TASK REQUIREMENTS
Retype the text of every entry below word for word, leaving out the pictures.

[Stored data entries]

####

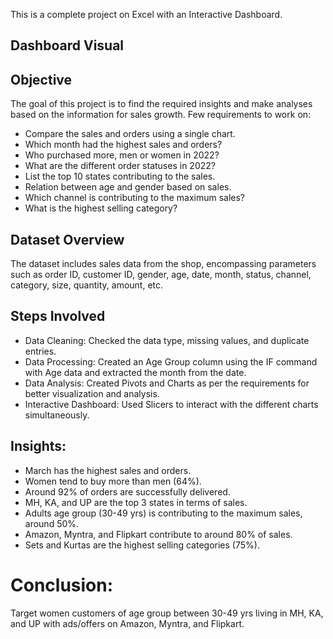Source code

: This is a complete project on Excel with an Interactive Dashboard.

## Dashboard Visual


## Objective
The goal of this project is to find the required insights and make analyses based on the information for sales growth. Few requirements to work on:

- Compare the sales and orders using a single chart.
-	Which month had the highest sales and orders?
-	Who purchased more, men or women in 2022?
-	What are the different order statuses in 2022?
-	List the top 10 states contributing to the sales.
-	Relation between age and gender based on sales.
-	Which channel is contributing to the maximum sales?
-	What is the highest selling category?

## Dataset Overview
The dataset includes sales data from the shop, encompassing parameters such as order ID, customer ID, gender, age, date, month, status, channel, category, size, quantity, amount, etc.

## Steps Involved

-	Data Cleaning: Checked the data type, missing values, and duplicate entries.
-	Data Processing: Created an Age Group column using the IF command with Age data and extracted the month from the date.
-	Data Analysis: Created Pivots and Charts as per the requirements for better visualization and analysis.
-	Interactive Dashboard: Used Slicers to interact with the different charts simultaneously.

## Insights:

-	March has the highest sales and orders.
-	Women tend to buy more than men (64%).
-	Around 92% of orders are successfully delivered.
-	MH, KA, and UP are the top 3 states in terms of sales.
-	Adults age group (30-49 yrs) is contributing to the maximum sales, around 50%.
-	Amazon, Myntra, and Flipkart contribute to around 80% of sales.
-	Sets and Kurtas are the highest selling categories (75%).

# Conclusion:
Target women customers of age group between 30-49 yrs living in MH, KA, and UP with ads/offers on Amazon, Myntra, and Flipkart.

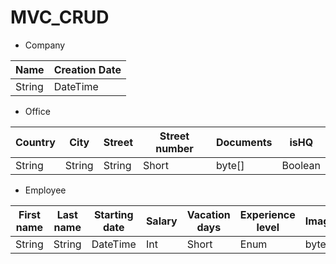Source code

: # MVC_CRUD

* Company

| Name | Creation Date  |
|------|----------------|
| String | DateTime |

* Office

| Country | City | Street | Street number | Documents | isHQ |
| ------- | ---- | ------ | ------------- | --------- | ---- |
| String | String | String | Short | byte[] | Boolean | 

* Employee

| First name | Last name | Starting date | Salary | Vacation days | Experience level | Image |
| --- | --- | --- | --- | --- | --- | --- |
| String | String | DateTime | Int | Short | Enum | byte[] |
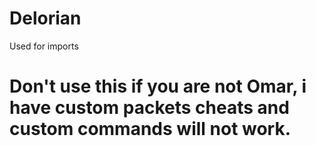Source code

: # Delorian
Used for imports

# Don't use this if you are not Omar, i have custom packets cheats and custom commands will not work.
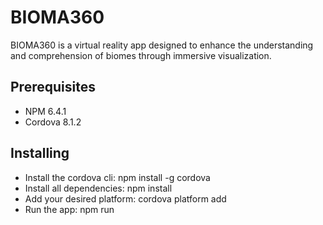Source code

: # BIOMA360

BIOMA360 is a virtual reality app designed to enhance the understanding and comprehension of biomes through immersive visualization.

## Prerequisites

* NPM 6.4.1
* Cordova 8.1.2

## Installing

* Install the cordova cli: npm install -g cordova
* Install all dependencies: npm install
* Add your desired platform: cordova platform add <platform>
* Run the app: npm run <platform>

####

RESULT BELOW
Source code

: This is a complete project on Excel with an Interactive Dashboard.

## Dashboard Visual


## Objective
The goal of this project is to find the required insights and make analyses based on the information for sales growth. Few requirements to work on:

- Compare the sales and orders using a single chart.
-	Which month had the highest sales and orders?
-	Who purchased more, men or women in 2022?
-	What are the different order statuses in 2022?
-	List the top 10 states contributing to the sales.
-	Relation between age and gender based on sales.
-	Which channel is contributing to the maximum sales?
-	What is the highest selling category?

## Dataset Overview
The dataset includes sales data from the shop, encompassing parameters such as order ID, customer ID, gender, age, date, month, status, channel, category, size, quantity, amount, etc.

## Steps Involved

-	Data Cleaning: Checked the data type, missing values, and duplicate entries.
-	Data Processing: Created an Age Group column using the IF command with Age data and extracted the month from the date.
-	Data Analysis: Created Pivots and Charts as per the requirements for better visualization and analysis.
-	Interactive Dashboard: Used Slicers to interact with the different charts simultaneously.

## Insights:

-	March has the highest sales and orders.
-	Women tend to buy more than men (64%).
-	Around 92% of orders are successfully delivered.
-	MH, KA, and UP are the top 3 states in terms of sales.
-	Adults age group (30-49 yrs) is contributing to the maximum sales, around 50%.
-	Amazon, Myntra, and Flipkart contribute to around 80% of sales.
-	Sets and Kurtas are the highest selling categories (75%).

# Conclusion:
Target women customers of age group between 30-49 yrs living in MH, KA, and UP with ads/offers on Amazon, Myntra, and Flipkart.

Source code

: # MVC_CRUD

* Company

| Name | Creation Date  |
|------|----------------|
| String | DateTime |

* Office

| Country | City | Street | Street number | Documents | isHQ |
| ------- | ---- | ------ | ------------- | --------- | ---- |
| String | String | String | Short | byte[] | Boolean | 

* Employee

| First name | Last name | Starting date | Salary | Vacation days | Experience level | Image |
| --- | --- | --- | --- | --- | --- | --- |
| String | String | DateTime | Int | Short | Enum | byte[] |
Source code

: # Delorian
Used for imports

# Don't use this if you are not Omar, i have custom packets cheats and custom commands will not work.
Source code

: # BIOMA360

BIOMA360 is a virtual reality app designed to enhance the understanding and comprehension of biomes through immersive visualization.

## Prerequisites

* NPM 6.4.1
* Cordova 8.1.2

## Installing

* Install the cordova cli: npm install -g cordova
* Install all dependencies: npm install
* Add your desired platform: cordova platform add <platform>
* Run the app: npm run <platform>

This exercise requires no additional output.